What needs to be done:
Keep every line in which "стандарты" occurs and drop the rest of the data.

"""

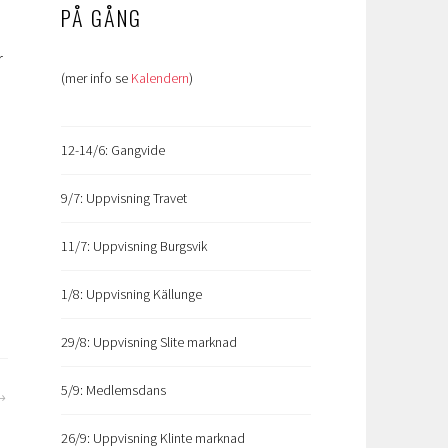
PÅ GÅNG
r
(mer info se
Kalendern
)
12-14/6: Gangvide
9/7: Uppvisning Travet
11/7: Uppvisning Burgsvik
1/8: Uppvisning Källunge
29/8: Uppvisning Slite marknad
5/9: Medlemsdans
26/9: Uppvisning Klinte marknad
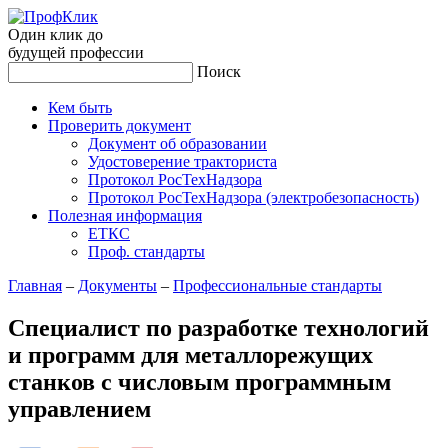
Один клик до
будущей
профессии
Поиск
Кем быть
Проверить документ
Документ об образовании
Удостоверение тракториста
Протокол РосТехНадзора
Протокол РосТехНадзора (электробезопасность)
Полезная информация
ЕТКС
Проф. стандарты
Главная
–
Документы
–
Профессиональные стандарты
Специалист по разработке технологий
и программ для металлорежущих
станков с числовым программным
управлением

"""

Result of this task:
Проф. стандарты
Профессиональные стандарты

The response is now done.